With the return of the majority of the house to the Republicans (and a stronger majority in the Senate), we see the same nonsense happening again. One of the concepts is to cut business taxes. For example, the Senate has SB1 and SB2 to cut the Business Profits tax and Business Enterprise taxes. This is projected to reduce the General Fund $78 million in the first biennium.
Consider this from the NH Fiscal Policy Institute:
Of the roughly 59,000 businesses that filed BPT returns in 2011, the vast majority – over 44,500 – had no tax liability; similarly, approximately 24,900 of the 59,000 BET returns that year had no liability either. In fact, according to the Department of Revenue Administration, more than 19,000 businesses – or close to a third of all businesses filing a tax return — owed zero BPT and BET in 2011. (source)

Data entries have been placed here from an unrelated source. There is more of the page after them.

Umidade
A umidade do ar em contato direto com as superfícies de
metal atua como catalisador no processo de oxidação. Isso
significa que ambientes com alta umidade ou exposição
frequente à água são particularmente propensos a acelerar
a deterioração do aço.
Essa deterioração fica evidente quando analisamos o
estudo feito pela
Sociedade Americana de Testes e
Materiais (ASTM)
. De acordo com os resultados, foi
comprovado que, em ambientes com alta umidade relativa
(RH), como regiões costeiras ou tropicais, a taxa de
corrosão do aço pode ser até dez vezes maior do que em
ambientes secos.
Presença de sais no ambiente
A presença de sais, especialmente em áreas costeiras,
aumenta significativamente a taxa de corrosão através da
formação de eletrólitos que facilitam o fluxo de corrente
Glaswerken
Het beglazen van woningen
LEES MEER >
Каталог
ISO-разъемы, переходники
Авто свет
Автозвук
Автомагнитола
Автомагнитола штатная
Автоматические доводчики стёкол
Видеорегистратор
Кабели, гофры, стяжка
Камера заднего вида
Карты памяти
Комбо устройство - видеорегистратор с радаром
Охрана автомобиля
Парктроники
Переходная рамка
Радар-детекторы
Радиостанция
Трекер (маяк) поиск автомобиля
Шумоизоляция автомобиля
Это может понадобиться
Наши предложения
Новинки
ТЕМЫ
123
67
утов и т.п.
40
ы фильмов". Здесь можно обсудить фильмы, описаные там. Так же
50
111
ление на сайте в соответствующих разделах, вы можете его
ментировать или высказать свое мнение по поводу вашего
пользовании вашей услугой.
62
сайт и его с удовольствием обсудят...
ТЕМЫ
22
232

This cut won't help new businesses (not enough profits to tax yet) or most small businesses (with limited profits to tax and less BET liability). This will help larger business and corporations which can afford to pay the taxes they owe for the services they use in NH. NH businesses already enjoy a lower tax burden in NH than they do in all but 11 other states.(source) Why should we cut taxes incrementally with limited if any impact on most of the businesses in the state when it means significant and substantial cuts to the General Fund at a time when the funds for infrastructure and Health and Human Services are on the chopping block?
By the way, our Senator - Regina Birdsell (R) - is one of the prime sponsors of SB1 and SB2.